Avis shrieks, and Camille rolls down the rear window to give her daughter a blast of cold air. Nick is fifty miles to the south, elevated in his pseudo loft on Spring Street, living some approximation of a 1980s fantasy with his black-haired, thin-lipped dominatrix. This is how Camille pictures the woman, anyway, the older coworker whose name, Victoria, she’d found infesting his call history. The fact that this Victoria is allegedly pregnant, thanks to some medical miracle, does not change the picture.
On the way back from the babysitter’s house, Avis falls asleep in her seat, and Camille carries her to bed. Asleep, she is a dreamy thing. Her eyelashes form a golden mesh, and her face is innocent, forgetful of the dramas and torments of the day. Camille puts her face close, inhales the sweet breath. These little moments are hers alone now. Let Nick try to find them with his new child.
The next morning, the sake has receded like the tide and left her brain dry and seaweed strewn. She goes out in big sunglasses, a shearling coat, and boots over jeans. The sun throbs in the sky as she leads Avis to the entrance of Bright Beginnings. The two self-appointed “class mothers” are there, flanking the door, smiling with their horse teeth. One of them thrusts a flyer at her.
“Hope you’ll contribute!”
Her hand trembles as she takes the sheet. A bake sale. All families are invited to contribute a healthful, nut-free treat. Gluten-free and vegan especially encouraged! She would like to throw the flyer into the recycling bin. In these first few weeks, she has received flyers discouraging plastic utensils at school, prohibiting tree nuts in the building, requesting awareness of branded clothing in the classroom.
“Twinkies okay?” Camille smiles broadly at the mothers, despite the pain of it, and herds her daughter through the door. Avis’s hair is still matted from sleep, gathered in two stubby pigtails like horns on top of her head. Still, she is the prettiest girl in the classroom. The other children are cropped and bobbed, uniformed in drab organic clothing. Avis regards them coolly through glass-blue eyes, her father’s best feature. She is long lashed and bubblegum pink in her ruffled skirt and sequined Mary Janes.
It delights Camille to dress her daughter this way, in the frothiest clothing she can find, if only to scandalize the other mothers. You would think the Disney princesses were succubi by the way these women talk. I just don’t understand why so many parents buy into the marketing, they say. They’re basically grooming their girls to become appearance-obsessed little consumers. These are the kind of primitive feminists, she is certain, who began referring to themselves as “women” at age eighteen, who sat with straight faces through college demonstrations of dental dams. She has no use for women like these, who would keep musty, second-wave feminism on life support. The rest of the world has moved on. It has thanked the poor, neutered mothers and grandmothers for the dreary work they did, and put on stilettos again with free-ranging pride.
So when Camille comes across such women standing together, their faces grave as crusaders, she finds herself pausing, despite herself, pretending to look for something in her bag. Always, she tells herself to back away, but feels her face heat. It is a public service to shut them down.
Excuse me, she’ll say. But I can’t help overhearing, and I have to ask, do you really have a problem with little girls playing dress-up?
The mothers will glare in their oatmeal bouclé-knit sweaters. After a moment, the most emboldened, ugliest mother will collect herself and reply, We don’t mean that they shouldn’t play dress-up. We just think it’s important to put some thought into what we offer our daughters. You know, rather than just accepting whatever’s marketed to them?
Mmm, right. The personal is political. Camille nods. But you know this stuff is marketed to little girls for a reason. Because they love it.

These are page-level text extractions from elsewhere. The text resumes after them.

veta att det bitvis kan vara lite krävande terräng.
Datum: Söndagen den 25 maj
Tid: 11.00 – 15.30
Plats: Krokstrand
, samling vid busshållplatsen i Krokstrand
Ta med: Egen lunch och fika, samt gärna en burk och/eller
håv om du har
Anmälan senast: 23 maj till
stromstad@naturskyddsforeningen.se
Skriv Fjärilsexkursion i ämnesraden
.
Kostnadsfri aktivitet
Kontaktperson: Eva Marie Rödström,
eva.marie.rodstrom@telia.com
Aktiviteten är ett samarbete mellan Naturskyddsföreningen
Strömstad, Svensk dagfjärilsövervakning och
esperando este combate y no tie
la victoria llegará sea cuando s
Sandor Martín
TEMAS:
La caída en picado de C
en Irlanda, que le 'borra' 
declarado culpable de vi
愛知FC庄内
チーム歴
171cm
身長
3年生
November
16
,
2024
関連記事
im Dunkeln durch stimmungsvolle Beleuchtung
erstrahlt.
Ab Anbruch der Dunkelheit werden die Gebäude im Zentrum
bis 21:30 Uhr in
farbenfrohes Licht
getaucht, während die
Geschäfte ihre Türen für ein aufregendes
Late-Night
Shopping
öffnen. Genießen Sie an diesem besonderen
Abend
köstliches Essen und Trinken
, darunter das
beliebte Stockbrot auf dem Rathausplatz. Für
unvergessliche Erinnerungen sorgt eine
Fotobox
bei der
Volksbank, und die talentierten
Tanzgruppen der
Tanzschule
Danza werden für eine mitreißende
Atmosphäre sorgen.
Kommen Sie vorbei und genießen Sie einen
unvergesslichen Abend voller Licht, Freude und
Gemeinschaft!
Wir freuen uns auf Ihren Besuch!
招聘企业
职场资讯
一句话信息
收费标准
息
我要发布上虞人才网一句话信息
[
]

She knows they talk about her. That’s what happens to independent-minded people in this place, to anyone who isn’t brainwashed by beady-eyed mommy culture. They resent her, she knows, for preserving her preparent self, for dressing like a woman, for not surrendering to the dowdy, practical fashions that make the rest of them look like they’ve always just come from the gym, or bed.
Her only female friend in town is Madeleine Gaines, who’d risen from the city like a benevolent spirit. Her husband had been a colleague of Nick’s at Clarkson-Ross, and they had all gotten together once for tapas in Union Square. When Camille first saw Madeleine in town, shuffling through the grocery aisles in a fabulous retro block-print maternity dress, she called and jogged up to her in a rush of bonhomie. She’d invited her over that very afternoon, and their roles were set from there: Camille was the outrageous, demonstrative one; Madeleine the good listener.
Perhaps she calls too often. Madeleine would be too polite to ever say so. But, today, she doesn’t care; she’s just happy to have a confidante she can tell about her date. Her old city friends would be too loyal, or hostile, to Nick’s memory—like Mark and Harris, whose shared distaste for her ex still unaccountably rankles her. It is liberating to detach from them all, to begin a fresh history here.
They sit on beanbags in Camille’s bedroom, like college roommates, sipping Cape Codders from margarita glasses.